◆ Aim of the exercise
In the data below, find each line that contains the word "buttons" and copy it.

[Dataset records]
━━━━

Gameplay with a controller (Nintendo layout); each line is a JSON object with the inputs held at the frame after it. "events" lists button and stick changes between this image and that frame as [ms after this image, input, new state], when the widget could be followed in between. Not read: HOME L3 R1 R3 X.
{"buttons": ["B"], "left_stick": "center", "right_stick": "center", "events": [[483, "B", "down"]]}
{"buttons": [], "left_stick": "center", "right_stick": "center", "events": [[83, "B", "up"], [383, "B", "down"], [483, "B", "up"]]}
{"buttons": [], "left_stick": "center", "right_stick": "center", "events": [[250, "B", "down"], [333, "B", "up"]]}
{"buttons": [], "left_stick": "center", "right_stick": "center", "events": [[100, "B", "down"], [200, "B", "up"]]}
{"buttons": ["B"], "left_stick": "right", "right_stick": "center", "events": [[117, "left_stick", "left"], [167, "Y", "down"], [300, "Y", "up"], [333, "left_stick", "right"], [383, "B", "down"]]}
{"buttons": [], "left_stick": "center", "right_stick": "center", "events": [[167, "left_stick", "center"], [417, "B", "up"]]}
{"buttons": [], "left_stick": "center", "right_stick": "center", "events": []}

━━━━

◆ Answer for this exercise
{"buttons": ["B"], "left_stick": "center", "right_stick": "center", "events": [[483, "B", "down"]]}
{"buttons": [], "left_stick": "center", "right_stick": "center", "events": [[83, "B", "up"], [383, "B", "down"], [483, "B", "up"]]}
{"buttons": [], "left_stick": "center", "right_stick": "center", "events": [[250, "B", "down"], [333, "B", "up"]]}
{"buttons": [], "left_stick": "center", "right_stick": "center", "events": [[100, "B", "down"], [200, "B", "up"]]}
{"buttons": ["B"], "left_stick": "right", "right_stick": "center", "events": [[117, "left_stick", "left"], [167, "Y", "down"], [300, "Y", "up"], [333, "left_stick", "right"], [383, "B", "down"]]}
{"buttons": [], "left_stick": "center", "right_stick": "center", "events": [[167, "left_stick", "center"], [417, "B", "up"]]}
{"buttons": [], "left_stick": "center", "right_stick": "center", "events": []}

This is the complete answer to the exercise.